Dapr is now used to increase reliability and to offload infrastructure plumbing concerns
Strict protobuf schemas were dropped in favor of a flexible schema
Overall project code/approaches were greatly simplified
Dropped Elasticsearch (the largest resource hog) in favor of consolidating with PostgreSQL

HTTP Endpoint

Easy for people to create consumers without needing to structure their messages with protobuf.

RabbitMQ

We still use RabbitMQ as the main queuing system for Nemesis. While RabbitMQ does not have some of the features of Kafka such as persistent storage and replay, it is significantly lighter weight and can still scale well.

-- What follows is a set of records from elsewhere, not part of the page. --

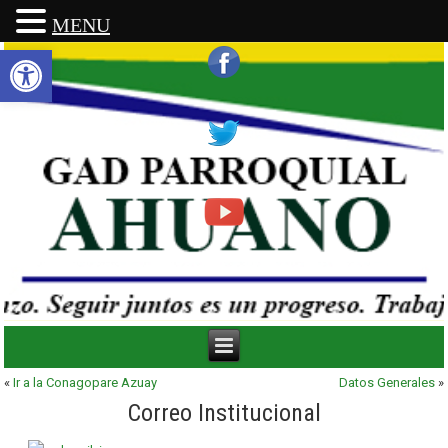
MENU
Abrir barra de herramientas
«
Ir a la Conagopare Azuay
Datos Generales
»
Correo Institucional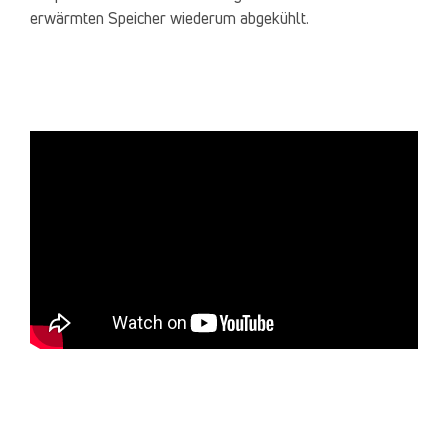
erwärmten Speicher wiederum abgekühlt.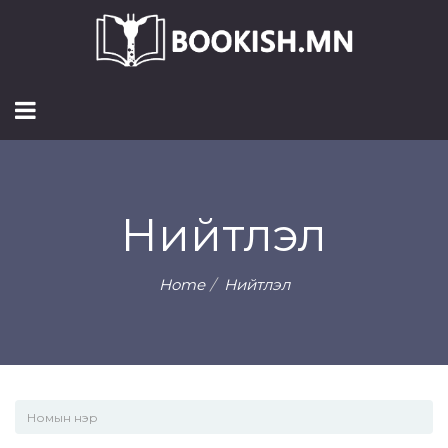
Нийтлэл
Home
Нийтлэл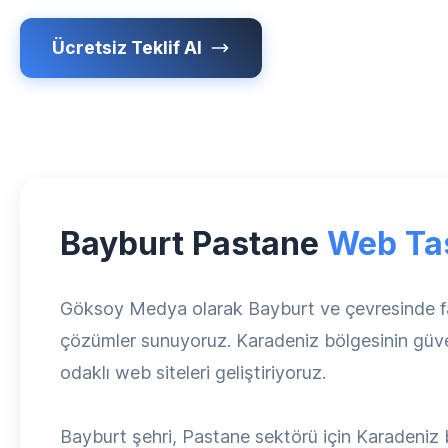
Ücretsiz Teklif Al
Bayburt Pastane
Web Ta
Göksoy Medya olarak Bayburt ve çevresinde faa
çözümler sunuyoruz. Karadeniz bölgesinin güveni
odaklı web siteleri geliştiriyoruz.
Bayburt şehri, Pastane sektörü için Karadeniz 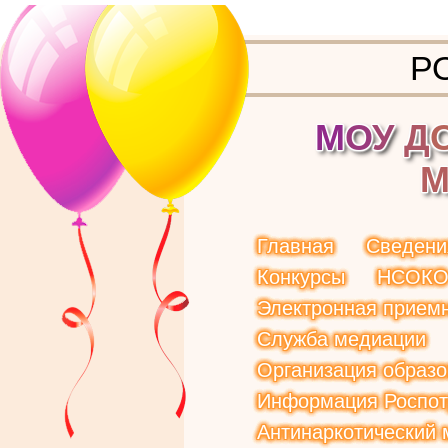
Р
М
О
У
Д
Главная
Сведени
Конкурсы
НСОК
Электронная прием
Служба медиации
Организация образо
Информация Роспот
Антинаркотический 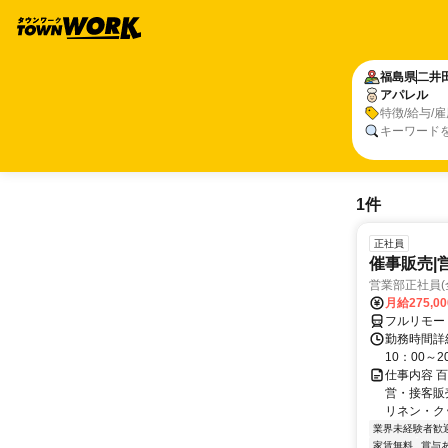
福島県
二井
アパレル
特徴/給与/
キーワード
1件
正社員
催事販売|
営業部正社員(
月給275,0
フルリモー
勤務時間詳細
10：00～
仕事内容 
営・接客販
リネン・ク
業界未経験者歓
家賃無料
賞与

With Dapr pub/sub integration, this can easily be swapped out.

Dapr

Nemesis 2.0 makes heavy use of Dapr, the Distributed Application Runtime. The Dapr components that Nemesis utilizes are detailed in the following sections. Images in this page were pulled from the appropriate locations from the Dapr Documentation.

Pubsub

Nemesis utilizes the Dapr Publish & subscribe building block for its internal queueing system. Currently, Nemesis utilizes RabbitMQ for the queue, but this can easily be easily swapped for alternative systems like Kafka or Redis Streams by ensuring the provider is stood up in the docker-compose.yml, modifying the pubsub.yaml file with an alternative provider, and ensuring the connection string is passed through via an environment variable as in the current pubsub.yaml example.

Dapr Pubsub

Workflows

Dapr Workflows enable developers to build reliable, long-running business processes as code. They provide a way to orchestrate microservices with built-in state management, error handling, and retry logic for complex distributed applications.

Dapr Workflow Overview

Nemesis uses in two specific places/services. First, in the file_enrichment project, Dapr workflows are used to control the main file enrichment processing logic. The enrichment_workflow() function controls the main enrichment workflow, with the enrichment_module_workflow() function invoked as a child workflow.

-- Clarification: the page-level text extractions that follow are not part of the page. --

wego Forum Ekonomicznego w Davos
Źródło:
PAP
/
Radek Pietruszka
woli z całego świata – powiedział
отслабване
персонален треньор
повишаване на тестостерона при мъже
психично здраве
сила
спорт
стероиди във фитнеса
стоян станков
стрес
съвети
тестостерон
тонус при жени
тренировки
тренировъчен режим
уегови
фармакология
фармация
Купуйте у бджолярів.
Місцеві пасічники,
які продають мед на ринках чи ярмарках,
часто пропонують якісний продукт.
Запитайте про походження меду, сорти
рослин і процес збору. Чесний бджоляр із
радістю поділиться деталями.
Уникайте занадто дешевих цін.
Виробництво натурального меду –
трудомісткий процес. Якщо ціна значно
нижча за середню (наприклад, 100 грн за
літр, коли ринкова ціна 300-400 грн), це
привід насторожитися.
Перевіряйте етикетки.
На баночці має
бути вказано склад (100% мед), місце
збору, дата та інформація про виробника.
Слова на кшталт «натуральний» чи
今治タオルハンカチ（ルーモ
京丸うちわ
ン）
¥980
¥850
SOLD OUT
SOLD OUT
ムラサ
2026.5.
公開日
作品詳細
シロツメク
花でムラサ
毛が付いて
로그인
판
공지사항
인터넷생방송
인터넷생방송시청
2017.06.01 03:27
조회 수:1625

The document_conversion project also implements a Dapr workflow in the document_conversion_workflow() function to handle converting documents and extracting text. This is broken out into a separate project as it's a time-consuming task.

Secrets

Nemesis uses the Dapr Secrets management building block to protect secrets internally (like PostgreSQL connection parameters). Currently the Local environment variables component is used. These secrets are also referenced within some Dapr files such as pubsub.yaml.

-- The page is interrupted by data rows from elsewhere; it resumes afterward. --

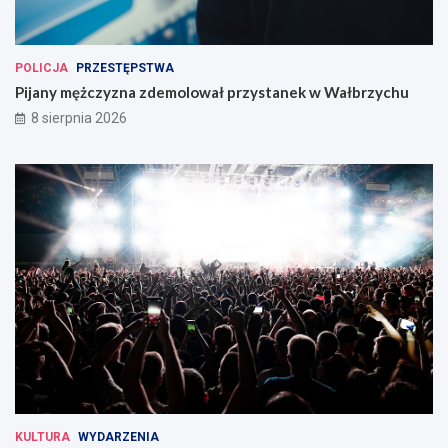
POLICJA
PRZESTĘPSTWA
Pijany mężczyzna zdemolował przystanek w Wałbrzychu
8 sierpnia 2026
KULTURA
WYDARZENIA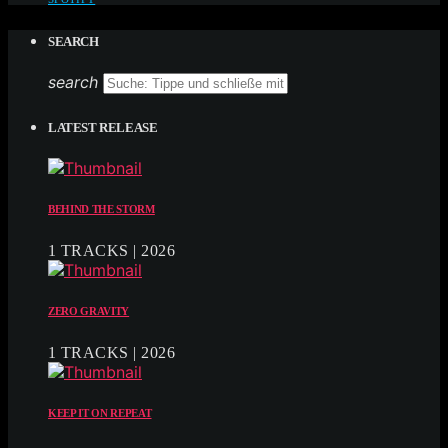
SEARCH
search
LATEST RELEASE
BEHIND THE STORM
1 TRACKS | 2026
ZERO GRAVITY
1 TRACKS | 2026
KEEP IT ON REPEAT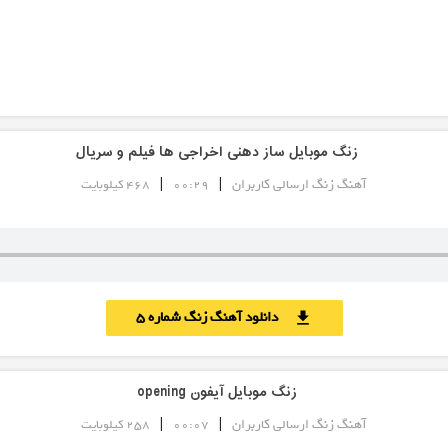
زنگ موبایل ساز دهنی اخراجی ها فیلم و سریال
|
|
آهنگ زنگ ارسالی کاربران
00:29
468 کیلوبایت
دانلود آهنگ زنگ شماره 5
download
زنگ موبایل آیفون opening
|
|
آهنگ زنگ ارسالی کاربران
00:07
258 کیلوبایت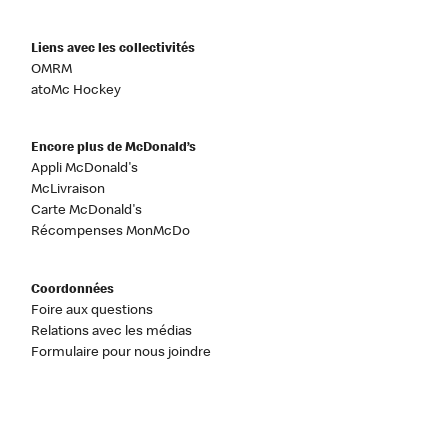
Liens avec les collectivités
OMRM
atoMc Hockey
Encore plus de McDonald’s
Appli McDonald's
McLivraison
Carte McDonald's
Récompenses MonMcDo
Coordonnées
Foire aux questions
Relations avec les médias
Formulaire pour nous joindre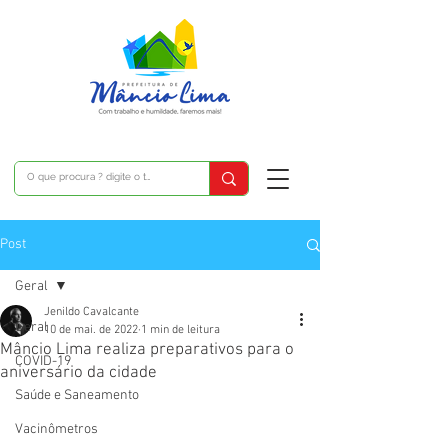
Post
Geral
Jenildo Cavalcante
Geral
10 de mai. de 2022
1 min de leitura
Mâncio Lima realiza preparativos para o
COVID-19
aniversário da cidade
Saúde e Saneamento
Vacinômetros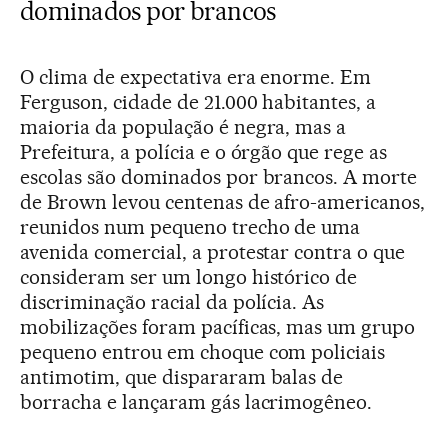
dominados por brancos
O clima de expectativa era enorme. Em
Ferguson, cidade de 21.000 habitantes, a
maioria da população é negra, mas a
Prefeitura, a polícia e o órgão que rege as
escolas são dominados por brancos. A morte
de Brown levou centenas de afro-americanos,
reunidos num pequeno trecho de uma
avenida comercial, a protestar contra o que
consideram ser um longo histórico de
discriminação racial da polícia. As
mobilizações foram pacíficas, mas um grupo
pequeno entrou em choque com policiais
antimotim, que dispararam balas de
borracha e lançaram gás lacrimogêneo.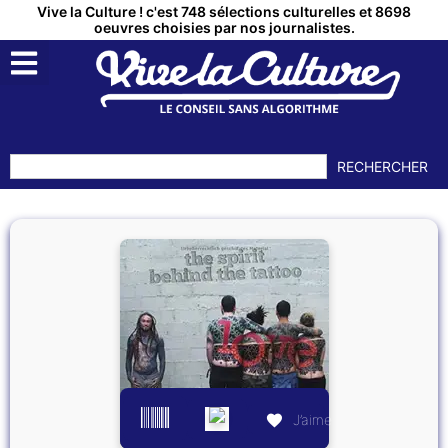
Vive la Culture ! c'est 748 sélections culturelles et 8698
oeuvres choisies par nos journalistes.
RECHERCHER
J’aime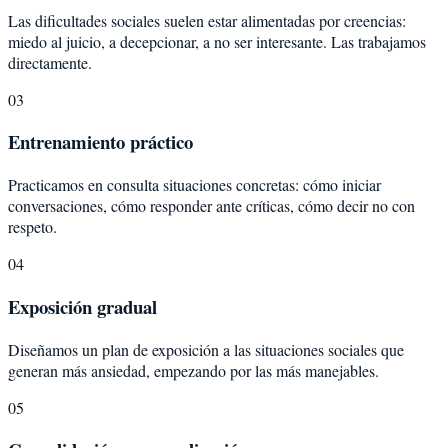
Las dificultades sociales suelen estar alimentadas por creencias:
miedo al juicio, a decepcionar, a no ser interesante. Las trabajamos
directamente.
03
Entrenamiento práctico
Practicamos en consulta situaciones concretas: cómo iniciar
conversaciones, cómo responder ante críticas, cómo decir no con
respeto.
04
Exposición gradual
Diseñamos un plan de exposición a las situaciones sociales que
generan más ansiedad, empezando por las más manejables.
05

This reason for using this abstraction is so alternative secret management systems like Vault or Kubernetes secrets can be used in the future:

Dapr Secrets

An example of retrieving secrets is in libs/common/common/db.py which retrieves individual PostgreSQL connection parameters (POSTGRES_USER, POSTGRES_PASSWORD, POSTGRES_HOST, POSTGRES_PORT, POSTGRES_DB, POSTGRES_PARAMETERS) and constructs the connection string.

Service Invocation

In a few places in Nemesis, Dapr's Service Invocation building block is used to ease the complexity of some API invocations. This building block is specifically used when calling the Gotenberg API and when calling some of the internal file enrichment APIs by the web API.